Is there some canonical way of defining probabilities conditional on $S$? If so, what is it, and are my assumptions sufficient to make it well-defined?

Informal motivatation: I have a probability distribution on $\pi$ on $[0,1]^d$, $d\geq 2$ (possibly $d=\omega$, but let's keep it finite for the sake of the question).
I need to know which additional assumptions to make s.t. the conditional probabilities $\mathbf P_\pi [\cdot \mid x_i=\alpha]$ for $i\leq d$, $\alpha \in [0,1]$, are well-defined.
My observations:
This is, obviously, fine if $\pi ( \{x\in [0,1]^d \mid x_i = \alpha\} ) > 0$.
More generally, I can assume that $\pi$ is a Radon probability measure, decompose it into the absolutely continuous part and singular part as $\pi = \pi_a + \pi_s$, and assume that the section $x_i=\alpha$ intersects the support.
Dealing with the $\pi_a$ part is straightforward. However, I don't know what to do with $\pi_s$.
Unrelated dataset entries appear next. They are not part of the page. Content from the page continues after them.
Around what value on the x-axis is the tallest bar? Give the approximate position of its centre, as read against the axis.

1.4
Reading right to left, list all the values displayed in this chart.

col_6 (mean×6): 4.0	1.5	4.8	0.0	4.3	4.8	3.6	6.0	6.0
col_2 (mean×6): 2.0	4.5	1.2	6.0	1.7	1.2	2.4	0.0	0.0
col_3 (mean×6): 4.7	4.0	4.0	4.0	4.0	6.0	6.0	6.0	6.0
 A: $\newcommand{\B}{\mathcal B}$
First here, $[0,1]^d$ is a Polish space (i.e., a separable complete metric space). So, $[0,1]^d$ is a Radon space, and hence any (Borel) probability measure is Radon. So, you did not have to say that the probability measure $\pi$ on $[0,1]^d$ is Radon. (Also, you did not have to assume that $\pi$ is singular.) 
Anyway, it follows that for each $i=1,\dots, d$ your probability measure $\pi$ admits a regular conditional probability distribution $[0,1]\times\B_d\ni(t,A)\mapsto\nu_i(t,A)\in[0,1]$, such that the map $[0,1]\ni t\mapsto\nu_i(t,A)\in[0,1]$ is $\B_1$-measurable for each $A\in\B_d$, the map $\B_d\ni A\mapsto\nu_i(t,A)\in[0,1]$ is a probability measure for each $t\in[0,1]$, and 
$$\pi(A\cap p_i^{-1}(B))=\int_B\nu_i(t,A)\pi(p_i^{-1}(dt))
$$
for all $A\in\B_d$ and $B\in\B_1$, where $\B_k$ is the Borel $\sigma$-algebra over $[0,1]^k$ and $[0,1]^d\ni x=(x_1,\dots,x_d)\mapsto p_i(x):=x_i\in[0,1]$. 
So, you can let $\mathbf P_\pi [\cdot \mid x_i=\alpha]:=\nu_i(\alpha,\cdot)$ for all $\alpha\in[0,1]$. 

One may note here that a regular conditional probability distribution $\nu_i$ is of course not (quite) uniquely defined. For instance, for any $N\in\B_1$ such that $\pi(p_i^{-1}(N))=0$ and all $t\in N$, one can replace $\nu(t,\cdot)$ by any probability measure $\rho$ on $\B_d$.